One key difference is that a change in a transcription factor has the potential to affect many genes all at once; it can represent a larger evolutionary “jump”, and most would argue that it has a lower chance of being viable. A change to a CRE, on the other hand, is more discrete and changes where and when a single gene might be active. That would seem to represent a more viable kind of change, and is more incremental. There is an active debate about the dominant mode of regulatory change going on, as evolgen notes:

Sean Carroll likes to point out how important CREs are in the evolution of form. Bustamante joked (with Carroll in the room) that his data paint a very different picture, with transcription factors playing an important role. Why do they take such a polarizing stance? Well, controversy fuels excitement. If we all just acknowledged that cis and trans changes are important, we could move on toward understanding how these two regulatory mechanisms work together to contribute to evolutionary change. Carroll’s story is incomplete without understanding why the wing spot phenotype is sexually dimorphic — probably due to some trans regulation. Furthermore, Bustamante and Andolfatto have shown that both transcription factors and CREs contain signatures of positive selection. Wittkopp was the only one to simultaneously examine cis and trans factors, finding evidence that both are evolutionarily important. Let’s end the stupid bickering– it’s not doing anyone any good.

Wait, no, I disagree. All sides in this argument know that the others are at least partially right on the matter: I’m sure Carroll and Bustamante look at each other’s work and say “Cool.” However, I love seeing this kind of bickering in science. The brains on each side are buzzing and thinking of new ways to evaluate their preferred hypothesis and put those other guys in their place. That dynamic of conflict is exactly what drives a lot of focused, productive research, and the end result will be a lot of data. I agree it’s got to be both, but what the science will do is give us specific instances where CRE evolution is important, and another set where trans factor evolution is important. We all win!

In fact, I wonder if a reason the two PIs play up the debate is to motivate their students, who are going to do the actual work.


  1. #1 RPM
    May 31, 2006

    Carroll’s work is excellent, but it seems as if he is working with some a priori assumptions regarding the importance of cis changes. His work does support his hypothesis, but he doesn’t really investigate any of the trans factors that may be invovled. He hinted that this may become necessary if he wishes to examine species outside the melanogaster group using transgenic D. melanogaster.

    Carlos Bustamante, on the other hand, isn’t even looking at non-coding DNA (his data set is limited to coding regions). This disconnect is not very encouraging

    The most interesting study, imo, was Tricia Wittkopp’s because she simultaneously looked at cis and trans changes. That project was not easy to digest (I remember her explaining the logic to a bunch of confused population geneticists at the fly meetings a couple of years ago), but it was devoid of the bias with which Carroll seems to approach evo-devo.

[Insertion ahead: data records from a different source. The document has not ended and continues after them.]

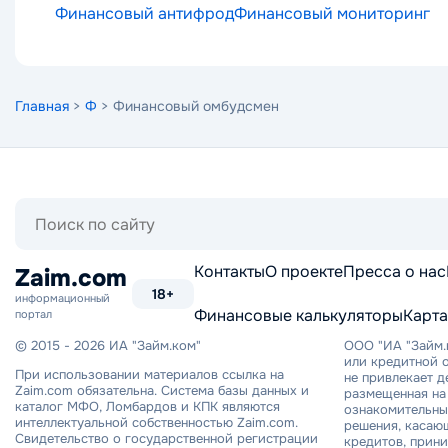
Финансовый антифрод
Финансовый мониторинг
Главная
>
Ф
> Финансовый омбудсмен
Поиск
по
сайту
Контакты
О проекте
Пресса о нас
Zaim.com
18+
информационный
Финансовые калькуляторы
Карта
портал
© 2015 - 2026 ИА "Займ.ком"
ООО "ИА "Займ.
или кредитной о
При использовании материалов ссылка на
не привлекает 
Zaim.com обязательна. Система базы данных и
размещенная на 
каталог МФО, Ломбардов и КПК являются
ознакомительный
интеллектуальной собственностью Zaim.com.
решения, касаю
Свидетельство о государственной регистрации
кредитов, прин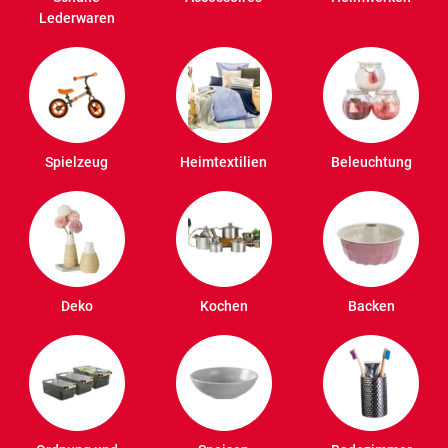
Lederwaren
Spielzeug
Heimtextilien
Beleuchtung
Deko
Kochen
Backen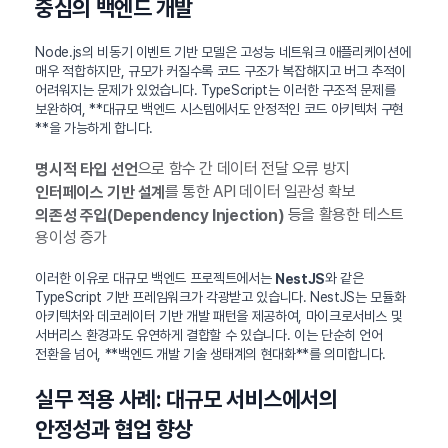
중심의 백엔드 개발
Node.js의 비동기 이벤트 기반 모델은 고성능 네트워크 애플리케이션에
매우 적합하지만, 규모가 커질수록 코드 구조가 복잡해지고 버그 추적이
어려워지는 문제가 있었습니다. TypeScript는 이러한 구조적 문제를
보완하여, **대규모 백엔드 시스템에서도 안정적인 코드 아키텍처 구현
**을 가능하게 합니다.
으로 함수 간 데이터 전달 오류 방지
명시적 타입 선언
를 통한 API 데이터 일관성 확보
인터페이스 기반 설계
등을 활용한 테스트
의존성 주입(Dependency Injection)
용이성 증가
이러한 이유로 대규모 백엔드 프로젝트에서는
와 같은
NestJS
TypeScript 기반 프레임워크가 각광받고 있습니다. NestJS는 모듈화
아키텍처와 데코레이터 기반 개발 패턴을 제공하여, 마이크로서비스 및
서버리스 환경과도 유연하게 결합할 수 있습니다. 이는 단순히 언어
전환을 넘어, **백엔드 개발 기술 생태계의 현대화**를 의미합니다.
실무 적용 사례: 대규모 서비스에서의
안정성과 협업 향상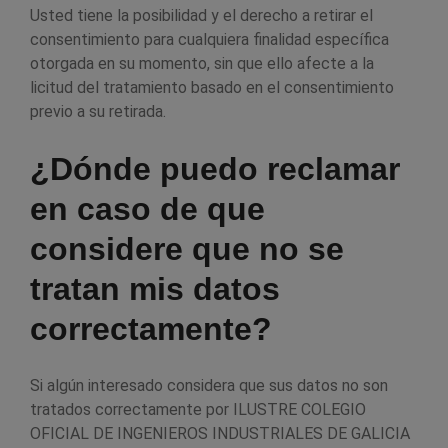
Usted tiene la posibilidad y el derecho a retirar el
consentimiento para cualquiera finalidad específica
otorgada en su momento, sin que ello afecte a la
licitud del tratamiento basado en el consentimiento
previo a su retirada.
¿Dónde puedo reclamar
en caso de que
considere que no se
tratan mis datos
correctamente?
Si algún interesado considera que sus datos no son
tratados correctamente por ILUSTRE COLEGIO
OFICIAL DE INGENIEROS INDUSTRIALES DE GALICIA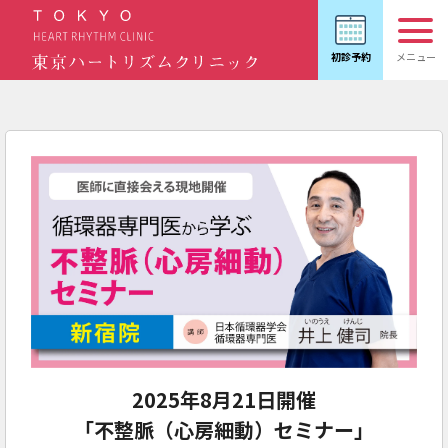
2025年8月21日開催
「不整脈（心房細動）セミナー」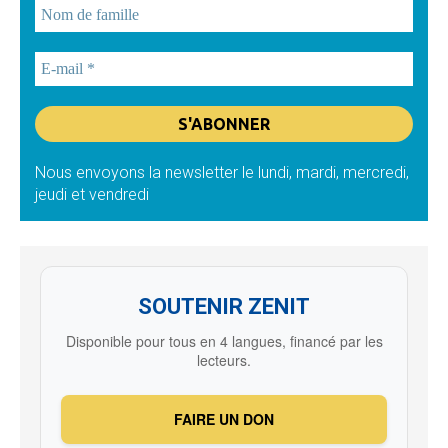
Nous envoyons la newsletter le lundi, mardi, mercredi,
jeudi et vendredi
SOUTENIR ZENIT
Disponible pour tous en 4 langues, financé par les
lecteurs.
FAIRE UN DON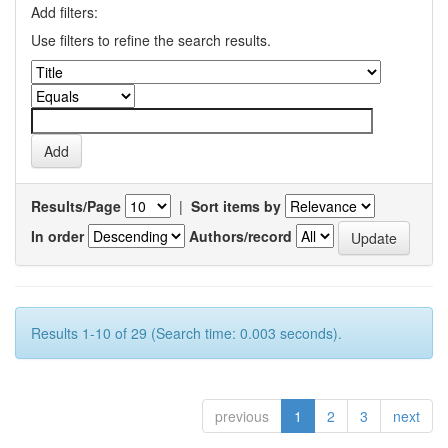
Add filters:
Use filters to refine the search results.
Results/Page
|
Sort items by
In order
Authors/record
Results 1-10 of 29 (Search time: 0.003 seconds).
previous
1
2
3
next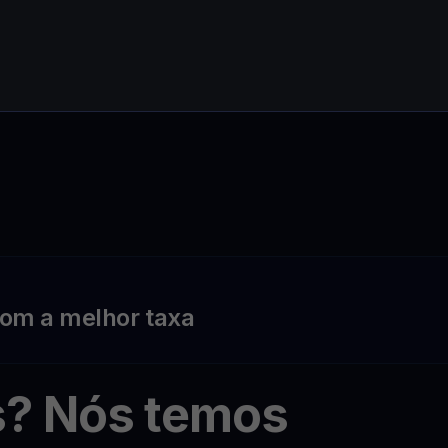
om a melhor taxa
s? Nós temos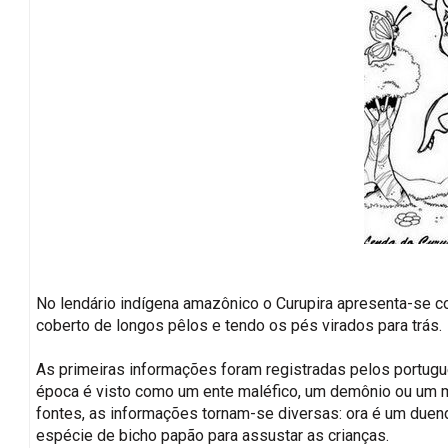
No lendário indígena amazônico o Curupira apresenta-se
coberto de longos pêlos e tendo os pés virados para trás.
As primeiras informações foram registradas pelos portug
época é visto como um ente maléfico, um demônio ou um m
fontes, as informações tornam-se diversas: ora é um duen
espécie de bicho papão para assustar as crianças.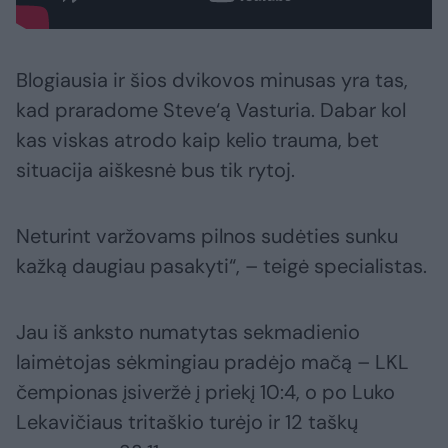
Blogiausia ir šios dvikovos minusas yra tas,
kad praradome Steve‘ą Vasturia. Dabar kol
kas viskas atrodo kaip kelio trauma, bet
situacija aiškesnė bus tik rytoj.
Neturint varžovams pilnos sudėties sunku
kažką daugiau pasakyti“, – teigė specialistas.
Jau iš anksto numatytas sekmadienio
laimėtojas sėkmingiau pradėjo mačą – LKL
čempionas įsiveržė į priekį 10:4, o po Luko
Lekavičiaus tritaškio turėjo ir 12 taškų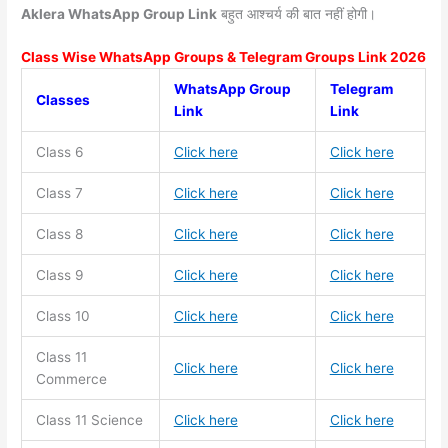
Aklera WhatsApp Group Link
बहुत आश्चर्य की बात नहीं होगी।
Class Wise WhatsApp Groups & Telegram Groups Link 2026
WhatsApp Group
Telegram
Classes
Link
Link
Class 6
Click here
Click here
Class 7
Click here
Click here
Class 8
Click here
Click here
Class 9
Click here
Click here
Class 10
Click here
Click here
Class 11
Click here
Click here
Commerce
Class 11
Science
Click here
Click here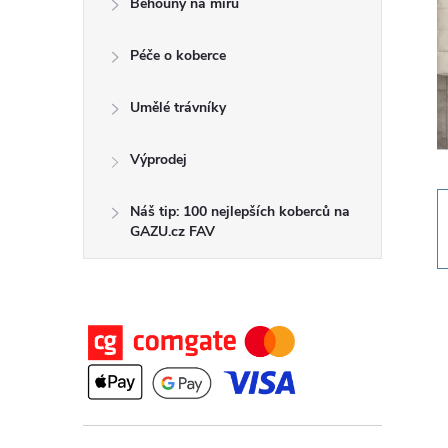
Běhouny na míru
t
Péče o koberce
r
a
Umělé trávníky
n
Výprodej
n
Náš tip: 100 nejlepších koberců na
GAZU.cz FAV
í
p
a
n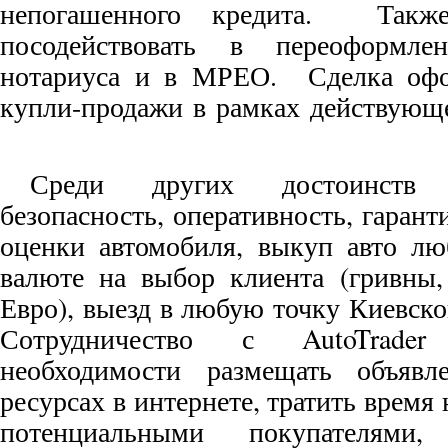
непогашенного кредита. Такж
посодействовать в переоформл
нотариуса и в МРЕО. Сделка офо
купли-продажи в рамках действующе
Среди других достоинств
безопасность, оперативность, гаран
оценки автомобиля, выкуп авто лю
валюте на выбор клиента (гривн
Евро), выезд в любую точку Киевской
Сотрудничество с AutoTrade
необходимости размещать объявл
ресурсах в интернете, тратить время 
потенциальными покупателями,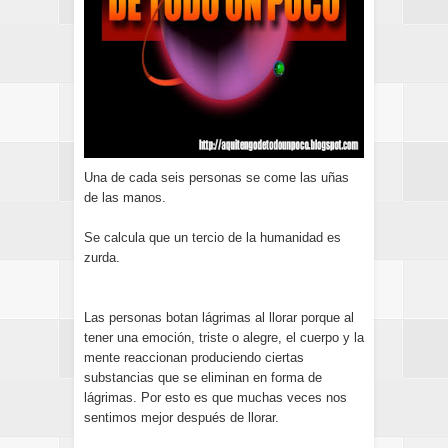
Una de cada seis personas se come las uñas
de las manos.
Se calcula que un tercio de la humanidad es
zurda.
Las personas botan lágrimas al llorar porque al
tener una emoción, triste o alegre, el cuerpo y la
mente reaccionan produciendo ciertas
substancias que se eliminan en forma de
lágrimas. Por esto es que muchas veces nos
sentimos mejor después de llorar.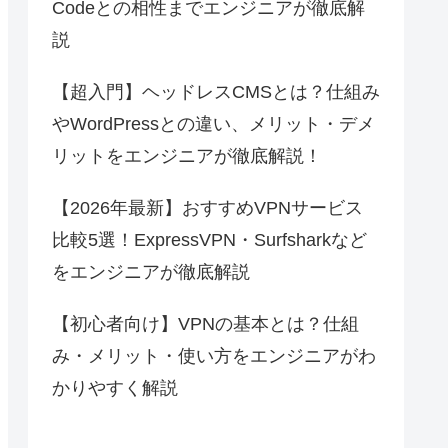
Codeとの相性までエンジニアが徹底解
説
【超入門】ヘッドレスCMSとは？仕組み
やWordPressとの違い、メリット・デメ
リットをエンジニアが徹底解説！
【2026年最新】おすすめVPNサービス
比較5選！ExpressVPN・Surfsharkなど
をエンジニアが徹底解説
【初心者向け】VPNの基本とは？仕組
み・メリット・使い方をエンジニアがわ
かりやすく解説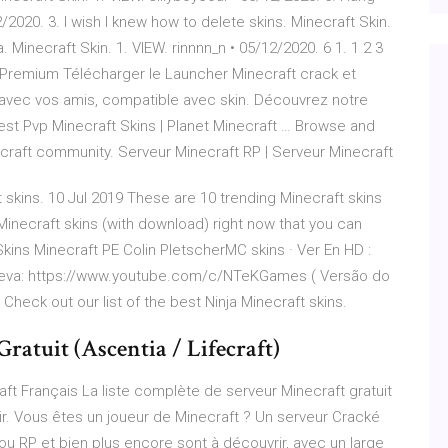
2020. 3. I wish I knew how to delete skins. Minecraft Skin.
. Minecraft Skin. 1. VIEW. rinnnn_n • 05/12/2020. 6 1. 1 2 3
 Premium Télécharger le Launcher Minecraft crack et
r avec vos amis, compatible avec skin. Découvrez notre
st Pvp Minecraft Skins | Planet Minecraft … Browse and
craft community. Serveur Minecraft RP | Serveur Minecraft
skins. 10 Jul 2019 These are 10 trending Minecraft skins
Minecraft skins (with download) right now that you can
ins Minecraft PE Colin PletscherMC skins · Ver En HD :
creva: https://www.youtube.com/c/NTeKGames ( Versão do
eck out our list of the best Ninja Minecraft skins.
atuit (Ascentia / Lifecraft)
aft Français La liste complète de serveur Minecraft gratuit
 Vous êtes un joueur de Minecraft ? Un serveur Cracké
 ou RP et bien plus encore sont à découvrir, avec un large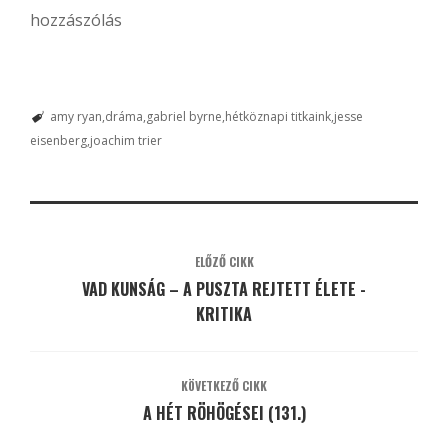
hozzászólás
amy ryan
dráma
gabriel byrne
hétköznapi titkaink
jesse
eisenberg
joachim trier
ELŐZŐ CIKK
VAD KUNSÁG – A PUSZTA REJTETT ÉLETE -
KRITIKA
KÖVETKEZŐ CIKK
A HÉT RÖHÖGÉSEI (131.)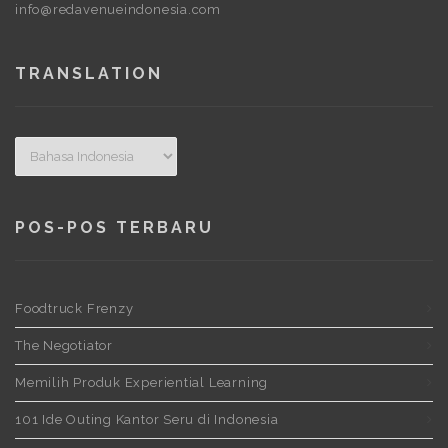
info@redavenueindonesia.com
TRANSLATION
POS-POS TERBARU
Foodtruck Frenzy
The Negotiator
Memilih Produk Experiential Learning
101 Ide Outing Kantor Seru di Indonesia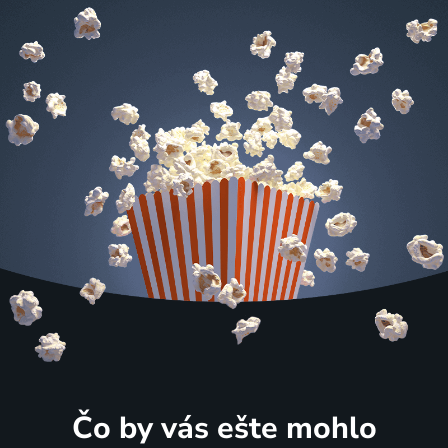
Čo by vás ešte mohlo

    Also, studies like Andolfatto’s, which compare signatures of selection in non-coding and coding DNA, would complement Tricia’s work nicely.

  2. #2 Bronze Dog
    May 31, 2006

    That dynamic of conflict is exactly what drives a lot of focused, productive research, and the end result will be a lot of data.

    Unlike woodom, where they’re all supportive of each other, even if they have opposite positions of what color aura is best for your colon.

  3. #3 bsa
    June 1, 2006

    I can’t comment on the specifics here (no knowledge base) but I wonder if this isn’t another example of why most of the public distrusts science and scientists. These guys are smart and like to argue; most everyone else seems to avoid confrontation (again, especially with smart people who will kick your ass publically). We fear being “wrong” and prefer our “gut instincts” (ala Colbert); who can argue with my true feelings? Is there anyway we can communicate that clarity of thought is not dangerous?